(Data records begins)

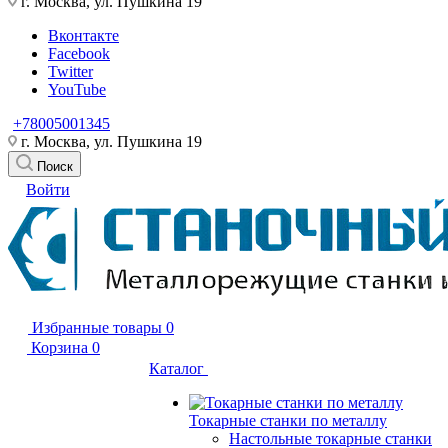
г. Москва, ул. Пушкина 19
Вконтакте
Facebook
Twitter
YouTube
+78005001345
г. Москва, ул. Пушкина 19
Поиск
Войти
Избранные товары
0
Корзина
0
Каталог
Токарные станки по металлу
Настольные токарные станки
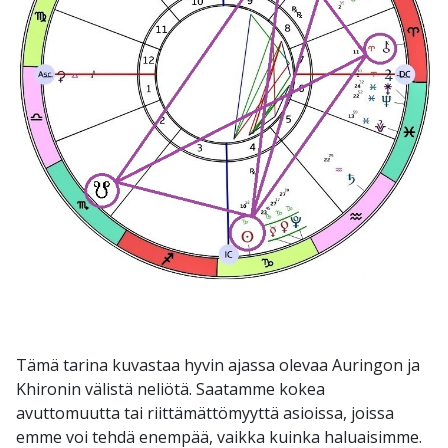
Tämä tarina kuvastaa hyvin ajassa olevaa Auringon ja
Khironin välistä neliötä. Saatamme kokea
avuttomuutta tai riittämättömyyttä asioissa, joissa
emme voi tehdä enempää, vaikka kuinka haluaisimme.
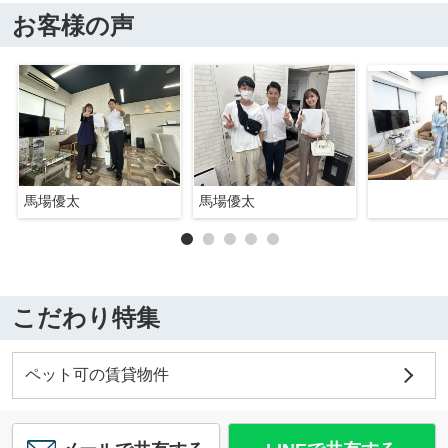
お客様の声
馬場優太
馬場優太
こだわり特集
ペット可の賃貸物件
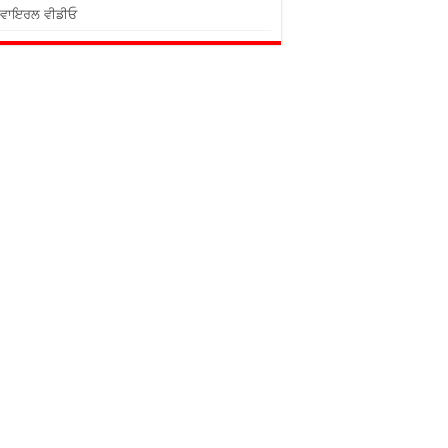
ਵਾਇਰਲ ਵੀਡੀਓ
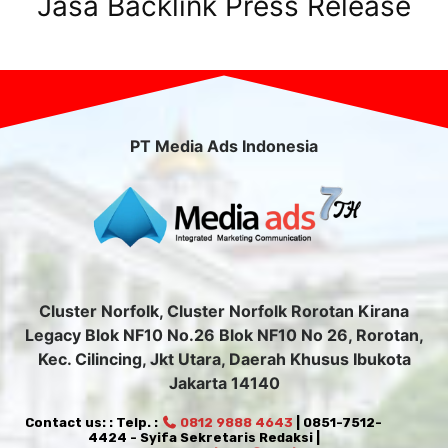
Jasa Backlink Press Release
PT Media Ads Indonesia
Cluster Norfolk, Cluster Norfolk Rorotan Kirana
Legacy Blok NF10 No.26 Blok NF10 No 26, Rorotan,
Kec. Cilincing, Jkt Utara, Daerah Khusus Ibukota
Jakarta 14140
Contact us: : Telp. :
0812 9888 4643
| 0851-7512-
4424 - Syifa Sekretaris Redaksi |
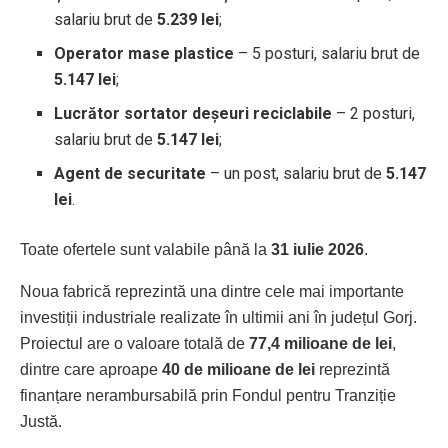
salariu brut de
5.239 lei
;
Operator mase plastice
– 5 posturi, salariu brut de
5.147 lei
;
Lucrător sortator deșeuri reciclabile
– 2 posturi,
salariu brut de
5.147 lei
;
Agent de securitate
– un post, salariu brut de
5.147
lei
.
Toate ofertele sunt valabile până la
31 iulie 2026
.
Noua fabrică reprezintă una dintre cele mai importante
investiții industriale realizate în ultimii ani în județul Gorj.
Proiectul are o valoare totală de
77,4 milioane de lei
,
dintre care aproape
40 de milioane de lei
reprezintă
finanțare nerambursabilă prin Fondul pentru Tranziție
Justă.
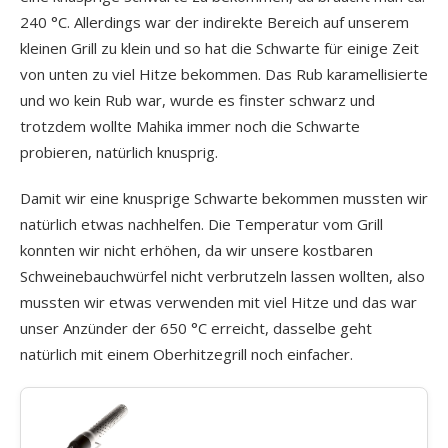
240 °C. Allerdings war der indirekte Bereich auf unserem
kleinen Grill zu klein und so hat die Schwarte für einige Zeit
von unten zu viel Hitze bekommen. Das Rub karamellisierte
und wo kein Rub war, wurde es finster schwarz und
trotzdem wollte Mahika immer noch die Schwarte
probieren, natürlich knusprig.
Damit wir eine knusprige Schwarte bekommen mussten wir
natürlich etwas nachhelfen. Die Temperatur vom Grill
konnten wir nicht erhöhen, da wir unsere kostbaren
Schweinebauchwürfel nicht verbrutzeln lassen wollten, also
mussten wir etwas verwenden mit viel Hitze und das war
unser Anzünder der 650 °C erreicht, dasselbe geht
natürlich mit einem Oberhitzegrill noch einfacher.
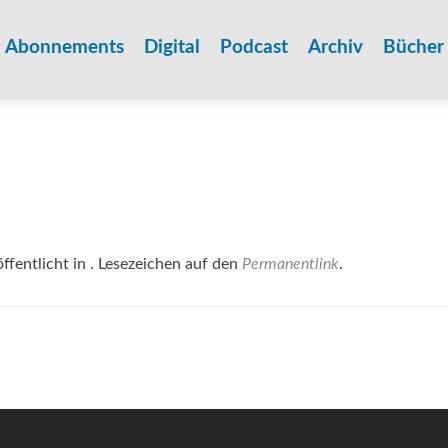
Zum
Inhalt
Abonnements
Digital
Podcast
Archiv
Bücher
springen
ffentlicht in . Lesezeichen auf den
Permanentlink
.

(Data records ends)

→ Exercise
Your reply should restate the data above word for word and contain no pictures.

→ Solution
г. Москва, ул. Пушкина 19
Вконтакте
Facebook
Twitter
YouTube
+78005001345
г. Москва, ул. Пушкина 19
Поиск
Войти
Избранные товары
0
Корзина
0
Каталог
Токарные станки по металлу
Настольные токарные станки
Tämä tarina kuvastaa hyvin ajassa olevaa Auringon ja
Khironin välistä neliötä. Saatamme kokea
avuttomuutta tai riittämättömyyttä asioissa, joissa
emme voi tehdä enempää, vaikka kuinka haluaisimme.
お客様の声
馬場優太
馬場優太
こだわり特集
ペット可の賃貸物件
ਵਾਇਰਲ ਵੀਡੀਓ
Jasa Backlink Press Release
PT Media Ads Indonesia
Cluster Norfolk, Cluster Norfolk Rorotan Kirana
Legacy Blok NF10 No.26 Blok NF10 No 26, Rorotan,
Kec. Cilincing, Jkt Utara, Daerah Khusus Ibukota
Jakarta 14140
Contact us: : Telp. :
0812 9888 4643
| 0851-7512-
4424 - Syifa Sekretaris Redaksi |
salariu brut de
5.239 lei
;
Operator mase plastice
– 5 posturi, salariu brut de
5.147 lei
;
Lucrător sortator deșeuri reciclabile
– 2 posturi,
salariu brut de
5.147 lei
;
Agent de securitate
– un post, salariu brut de
5.147
lei
.
Toate ofertele sunt valabile până la
31 iulie 2026
.
Noua fabrică reprezintă una dintre cele mai importante
investiții industriale realizate în ultimii ani în județul Gorj.
Proiectul are o valoare totală de
77,4 milioane de lei
,
dintre care aproape
40 de milioane de lei
reprezintă
finanțare nerambursabilă prin Fondul pentru Tranziție
Justă.
240 °C. Allerdings war der indirekte Bereich auf unserem
kleinen Grill zu klein und so hat die Schwarte für einige Zeit
von unten zu viel Hitze bekommen. Das Rub karamellisierte
und wo kein Rub war, wurde es finster schwarz und
trotzdem wollte Mahika immer noch die Schwarte
probieren, natürlich knusprig.
Damit wir eine knusprige Schwarte bekommen mussten wir
natürlich etwas nachhelfen. Die Temperatur vom Grill
konnten wir nicht erhöhen, da wir unsere kostbaren
Schweinebauchwürfel nicht verbrutzeln lassen wollten, also
mussten wir etwas verwenden mit viel Hitze und das war
unser Anzünder der 650 °C erreicht, dasselbe geht
natürlich mit einem Oberhitzegrill noch einfacher.
Zum
Inhalt
Abonnements
Digital
Podcast
Archiv
Bücher
springen
ffentlicht in . Lesezeichen auf den
Permanentlink
.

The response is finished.